__課題__
以下の映画評のあらすじと人物紹介に登場する、作中の人物の名前を漏れなく列挙してください。俳優名と監督名は含めないでください。

__読解本文__
☆ ☆ ☆

ブロードキャスト・ニュース(1987年アメリカ)

Broadcast News

うん、素敵じゃないか。
最初に断言しておくと、この作品はホリー・ハンターの映画である。

映画の出来も素晴らしく、群を抜いた輝きを感じさせるが、
ジェーン役にホリー・ハンターをキャスティングしていなければ、映画はここまで輝かなかったかもしれません。

監督は83年、『愛と追憶の日々』で高く評価されたジェームズ・L・ブルックスで、
やはり彼は実に安定感ある構図で、丁寧に作られた映画を撮りますね。今となっては貴重なディレクターです。
ひょっとしたら本作は彼のベストワークではないでしょうか。『愛と追憶の日々』よりも、出来が良いと思います。
前述したホリー・ハンターは勿論のこと、他のキャスティングも機能的に絡み合ってて、凄く良い。
そんな中で更にホリー・ハンターが突出した魅力を持っているのだから、それはたいした演出だと思う。

映画の舞台はアメリカの首都、ワシントン。
赤字体質に悩まされるテレビ局の報道部に勤務する敏腕女性プロデューサーのジェーンは、
知識豊富なレポーターのアーロンと男女の友情関係を保ちながら、お互いに切磋琢磨し仕事をしていた。
キー局であるニューヨークの人気アンカーマン、ビルのニュース番組で幾多の活躍を重ねてきた2人の前に、
スポーツ部から移籍してきた上昇志向の強いトムが、ジェーンらと共にレポーターとして躍進的な活躍をし、
アーロンが憧れる地方局のアンカーマンに抜擢されたことから、3人の関係にヒビが入る・・・。

トムはスポーツ部から報道部へと移籍になった経歴をコンプレックスに抱え、
自ら「もっと勉強しなければならない」という事実を認めます。一方で、彼は出世のためならと、
何が何でもという気持ちで、あらゆることを吸収し、新たなチャレンジにも果敢に挑みます。

そこで問題となってくるのは、報道者としての倫理観の境界線なのですが、
本作はそういった、ある種、メディアを描いた映画の宿命的なテーマをも、サラッと描いてしまいます。

☆ ☆ ☆

__提供データ__

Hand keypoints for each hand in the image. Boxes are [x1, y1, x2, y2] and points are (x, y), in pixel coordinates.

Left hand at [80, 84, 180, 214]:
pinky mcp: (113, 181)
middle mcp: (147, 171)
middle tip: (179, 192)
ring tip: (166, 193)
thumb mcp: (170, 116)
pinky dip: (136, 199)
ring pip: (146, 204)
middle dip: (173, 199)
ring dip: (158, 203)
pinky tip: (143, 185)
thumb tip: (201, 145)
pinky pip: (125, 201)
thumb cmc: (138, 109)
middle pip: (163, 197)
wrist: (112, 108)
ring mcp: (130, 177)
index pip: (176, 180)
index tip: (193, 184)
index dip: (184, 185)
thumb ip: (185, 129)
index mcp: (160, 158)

☆ ☆ ☆

__解答__
ジェーン、アーロン、ビル、トム